* _Task instructions_:
Give the lines below again exactly, starting with the line that holds "index dip: (443, 230)" and going on through the line that holds "index pip: (592, 209)".

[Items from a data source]
==============================

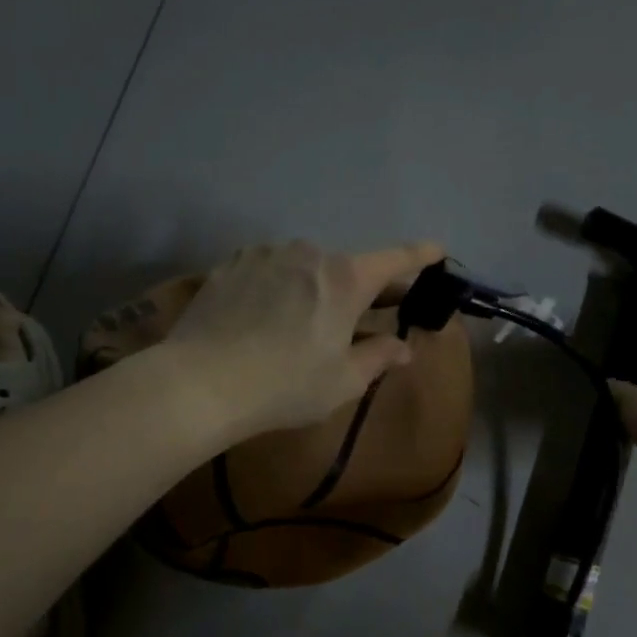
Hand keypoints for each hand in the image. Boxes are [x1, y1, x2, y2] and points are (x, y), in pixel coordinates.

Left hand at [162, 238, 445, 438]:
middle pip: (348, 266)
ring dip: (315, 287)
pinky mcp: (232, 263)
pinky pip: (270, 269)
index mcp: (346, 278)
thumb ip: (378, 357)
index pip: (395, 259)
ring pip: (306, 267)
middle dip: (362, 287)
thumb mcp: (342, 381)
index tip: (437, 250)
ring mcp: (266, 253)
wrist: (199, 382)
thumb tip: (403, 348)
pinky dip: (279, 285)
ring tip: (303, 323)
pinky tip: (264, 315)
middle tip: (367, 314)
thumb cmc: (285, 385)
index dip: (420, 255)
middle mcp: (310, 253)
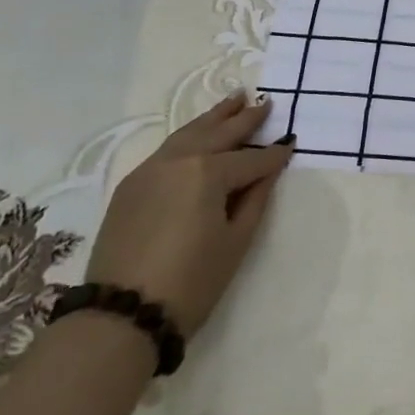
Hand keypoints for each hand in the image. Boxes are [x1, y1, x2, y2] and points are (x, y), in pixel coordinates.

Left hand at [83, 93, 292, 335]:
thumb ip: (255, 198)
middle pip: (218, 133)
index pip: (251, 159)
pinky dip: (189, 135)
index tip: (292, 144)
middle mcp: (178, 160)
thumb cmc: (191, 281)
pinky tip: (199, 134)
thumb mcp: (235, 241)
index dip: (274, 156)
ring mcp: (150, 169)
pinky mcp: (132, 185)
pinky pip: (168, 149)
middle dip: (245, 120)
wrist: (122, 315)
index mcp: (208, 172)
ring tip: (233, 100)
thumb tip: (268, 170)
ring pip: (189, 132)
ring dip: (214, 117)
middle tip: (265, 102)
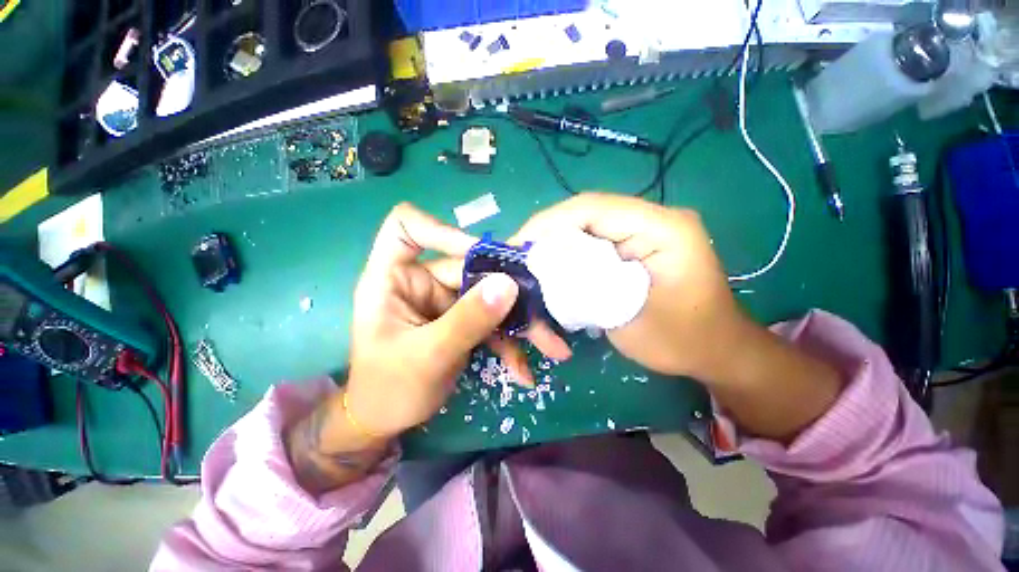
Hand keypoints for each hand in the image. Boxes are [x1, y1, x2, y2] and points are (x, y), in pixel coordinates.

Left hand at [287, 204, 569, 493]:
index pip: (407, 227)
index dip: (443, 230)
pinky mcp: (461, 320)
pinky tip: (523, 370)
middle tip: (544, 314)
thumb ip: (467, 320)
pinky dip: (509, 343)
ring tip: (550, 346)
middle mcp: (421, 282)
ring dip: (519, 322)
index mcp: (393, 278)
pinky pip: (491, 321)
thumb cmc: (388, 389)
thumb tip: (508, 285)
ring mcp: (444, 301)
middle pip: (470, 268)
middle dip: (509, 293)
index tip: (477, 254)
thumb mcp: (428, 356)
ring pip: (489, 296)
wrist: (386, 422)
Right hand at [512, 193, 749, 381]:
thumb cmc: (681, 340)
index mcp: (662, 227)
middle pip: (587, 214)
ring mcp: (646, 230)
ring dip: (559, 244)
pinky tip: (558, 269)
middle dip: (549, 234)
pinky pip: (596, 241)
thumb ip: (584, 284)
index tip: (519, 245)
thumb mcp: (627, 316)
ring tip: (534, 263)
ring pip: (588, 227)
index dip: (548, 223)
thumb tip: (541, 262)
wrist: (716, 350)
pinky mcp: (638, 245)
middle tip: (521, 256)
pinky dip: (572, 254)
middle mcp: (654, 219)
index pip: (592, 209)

==============================

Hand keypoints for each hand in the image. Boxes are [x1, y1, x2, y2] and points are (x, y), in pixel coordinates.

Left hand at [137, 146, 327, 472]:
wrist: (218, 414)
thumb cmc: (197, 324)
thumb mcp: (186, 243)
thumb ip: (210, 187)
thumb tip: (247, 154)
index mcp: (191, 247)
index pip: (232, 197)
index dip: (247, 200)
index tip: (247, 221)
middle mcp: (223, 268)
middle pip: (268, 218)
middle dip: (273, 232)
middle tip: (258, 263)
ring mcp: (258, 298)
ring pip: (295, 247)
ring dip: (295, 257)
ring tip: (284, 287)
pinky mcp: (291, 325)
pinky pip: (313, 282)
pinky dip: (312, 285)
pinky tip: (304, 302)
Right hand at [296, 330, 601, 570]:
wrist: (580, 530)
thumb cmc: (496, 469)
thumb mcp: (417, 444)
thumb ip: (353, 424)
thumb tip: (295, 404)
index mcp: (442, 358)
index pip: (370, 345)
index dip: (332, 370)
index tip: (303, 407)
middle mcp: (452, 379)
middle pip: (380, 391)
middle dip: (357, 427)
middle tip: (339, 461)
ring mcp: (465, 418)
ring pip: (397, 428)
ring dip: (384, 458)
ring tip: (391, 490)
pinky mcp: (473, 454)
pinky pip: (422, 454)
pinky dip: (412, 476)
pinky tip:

==============================

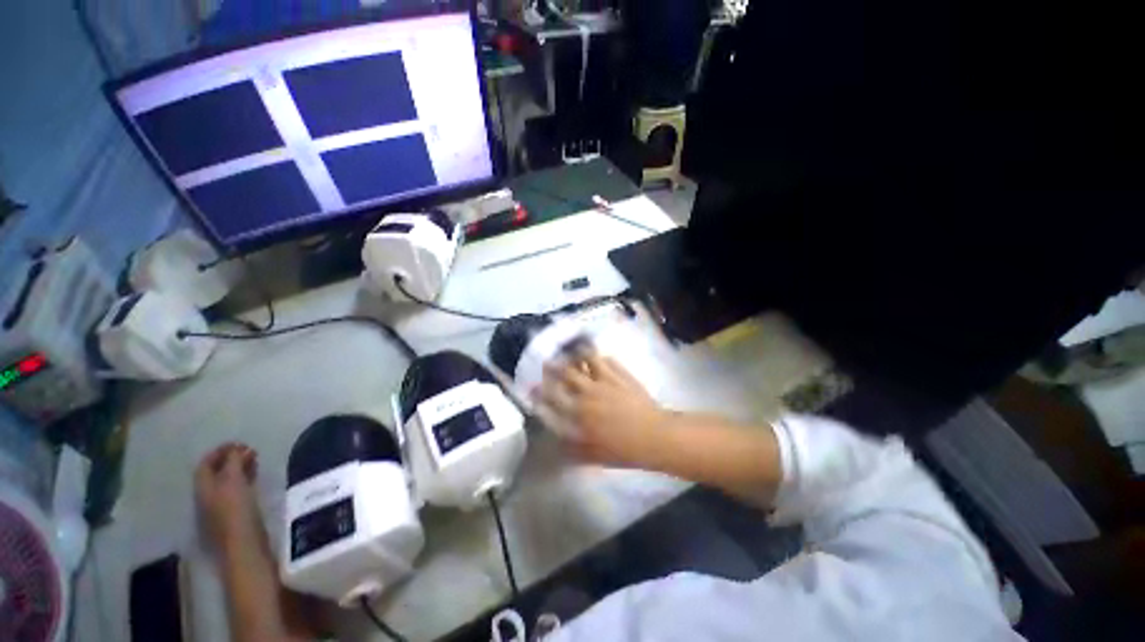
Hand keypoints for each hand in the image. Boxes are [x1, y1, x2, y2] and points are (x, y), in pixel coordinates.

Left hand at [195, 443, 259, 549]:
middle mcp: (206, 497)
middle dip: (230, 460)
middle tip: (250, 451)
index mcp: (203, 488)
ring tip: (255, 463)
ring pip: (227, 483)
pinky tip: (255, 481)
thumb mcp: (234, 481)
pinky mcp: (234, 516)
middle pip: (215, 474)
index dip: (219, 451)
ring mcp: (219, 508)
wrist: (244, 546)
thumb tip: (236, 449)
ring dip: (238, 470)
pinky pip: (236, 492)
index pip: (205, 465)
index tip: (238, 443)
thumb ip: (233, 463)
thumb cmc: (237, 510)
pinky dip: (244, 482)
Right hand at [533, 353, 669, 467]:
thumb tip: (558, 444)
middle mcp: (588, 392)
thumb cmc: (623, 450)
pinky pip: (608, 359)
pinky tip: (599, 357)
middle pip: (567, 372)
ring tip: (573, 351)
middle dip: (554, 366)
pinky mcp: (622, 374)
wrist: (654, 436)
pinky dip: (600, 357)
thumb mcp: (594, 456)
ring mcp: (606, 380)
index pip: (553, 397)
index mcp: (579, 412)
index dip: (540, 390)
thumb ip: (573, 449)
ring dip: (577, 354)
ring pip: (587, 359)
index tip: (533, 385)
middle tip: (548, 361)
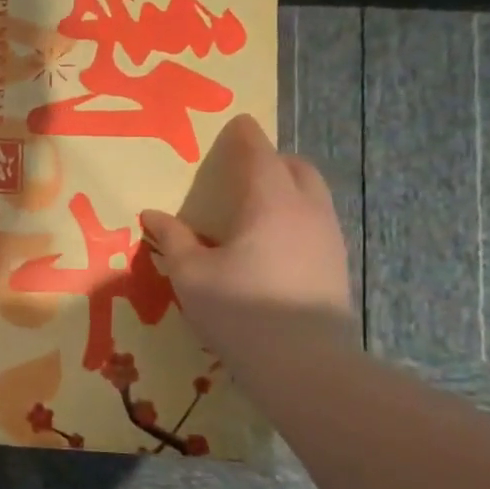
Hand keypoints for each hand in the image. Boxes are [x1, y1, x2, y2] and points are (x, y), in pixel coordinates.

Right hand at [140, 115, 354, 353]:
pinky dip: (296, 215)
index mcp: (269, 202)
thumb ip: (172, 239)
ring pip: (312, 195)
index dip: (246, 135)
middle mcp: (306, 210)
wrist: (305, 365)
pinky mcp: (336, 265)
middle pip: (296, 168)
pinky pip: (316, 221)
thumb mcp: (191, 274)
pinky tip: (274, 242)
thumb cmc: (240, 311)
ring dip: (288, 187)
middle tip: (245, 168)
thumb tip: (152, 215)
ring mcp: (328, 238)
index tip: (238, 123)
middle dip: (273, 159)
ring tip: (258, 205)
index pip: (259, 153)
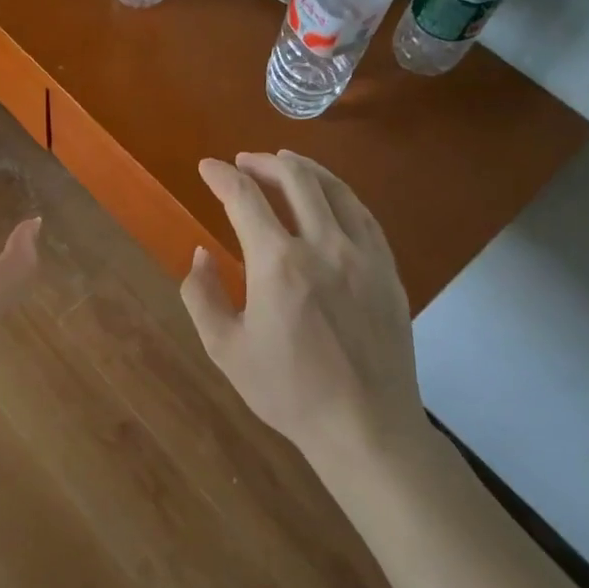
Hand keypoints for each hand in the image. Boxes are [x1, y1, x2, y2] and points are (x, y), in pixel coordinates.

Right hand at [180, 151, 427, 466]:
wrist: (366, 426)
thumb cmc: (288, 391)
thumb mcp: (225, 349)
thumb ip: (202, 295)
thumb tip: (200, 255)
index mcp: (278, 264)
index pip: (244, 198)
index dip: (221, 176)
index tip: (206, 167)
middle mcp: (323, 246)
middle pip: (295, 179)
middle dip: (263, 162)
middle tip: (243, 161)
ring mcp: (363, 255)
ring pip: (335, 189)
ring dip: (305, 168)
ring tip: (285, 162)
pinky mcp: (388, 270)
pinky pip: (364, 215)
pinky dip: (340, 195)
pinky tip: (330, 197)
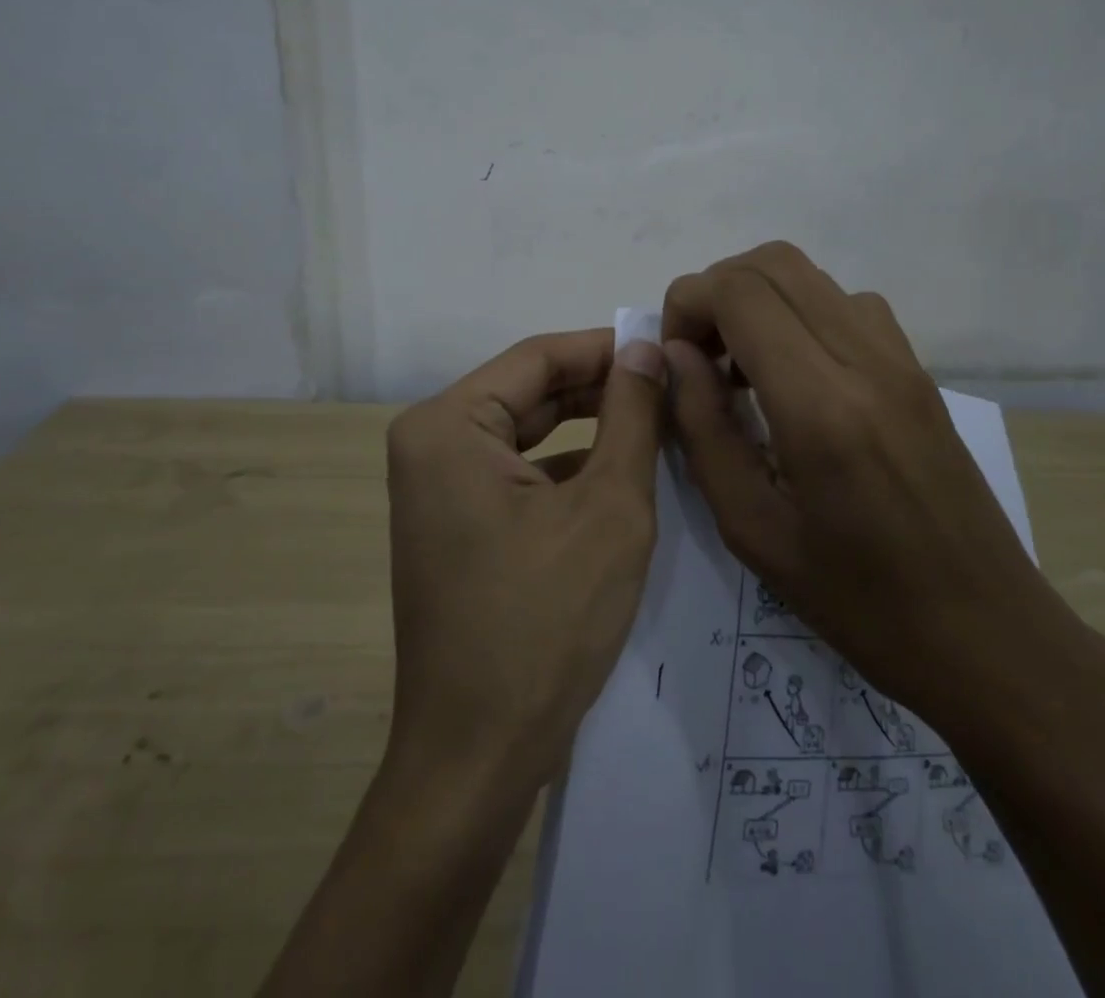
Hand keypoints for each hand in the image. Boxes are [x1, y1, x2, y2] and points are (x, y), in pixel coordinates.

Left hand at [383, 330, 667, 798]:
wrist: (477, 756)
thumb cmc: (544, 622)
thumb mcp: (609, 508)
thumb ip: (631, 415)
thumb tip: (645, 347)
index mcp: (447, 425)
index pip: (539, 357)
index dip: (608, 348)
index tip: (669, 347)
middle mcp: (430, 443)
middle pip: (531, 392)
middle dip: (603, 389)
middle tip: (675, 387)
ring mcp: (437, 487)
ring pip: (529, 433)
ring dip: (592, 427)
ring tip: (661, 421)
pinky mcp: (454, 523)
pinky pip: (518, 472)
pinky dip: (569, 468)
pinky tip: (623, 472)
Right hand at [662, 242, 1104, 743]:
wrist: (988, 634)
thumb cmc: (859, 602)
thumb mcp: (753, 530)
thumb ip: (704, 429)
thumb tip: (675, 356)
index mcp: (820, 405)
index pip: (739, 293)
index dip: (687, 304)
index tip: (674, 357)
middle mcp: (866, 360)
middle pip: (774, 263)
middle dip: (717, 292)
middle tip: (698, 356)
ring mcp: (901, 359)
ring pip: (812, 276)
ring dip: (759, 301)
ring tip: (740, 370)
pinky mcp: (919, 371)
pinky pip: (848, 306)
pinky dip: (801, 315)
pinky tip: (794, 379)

==============================

* _Exercise response_:
index dip: (443, 230)
pinky mcp: (461, 320)
pinky tip: (523, 370)
middle tip: (544, 314)
thumb ip: (467, 320)
pinky dip: (509, 343)
ring tip: (550, 346)
middle mcp: (421, 282)
ring dip: (519, 322)
index mcp: (393, 278)
pinky pip: (491, 321)
thumb cmc: (388, 389)
thumb tip: (508, 285)
ring mcp: (444, 301)
middle pip: (470, 268)
middle dip: (509, 293)
index tip: (477, 254)
thumb mcp: (428, 356)
ring pip: (489, 296)
wrist: (386, 422)
Right hand at [512, 193, 749, 381]:
thumb cmc: (681, 340)
index mcp: (662, 227)
middle pip: (587, 214)
ring mcp: (646, 230)
ring dip: (559, 244)
pinky tip: (558, 269)
middle dip: (549, 234)
pinky pip: (596, 241)
thumb ip: (584, 284)
index tip: (519, 245)
thumb mcp: (627, 316)
ring tip: (534, 263)
ring pip: (588, 227)
index dip: (548, 223)
thumb tip: (541, 262)
wrist: (716, 350)
pinky mcp: (638, 245)
middle tip: (521, 256)
pinky dip: (572, 254)
middle mcp: (654, 219)
index pip: (592, 209)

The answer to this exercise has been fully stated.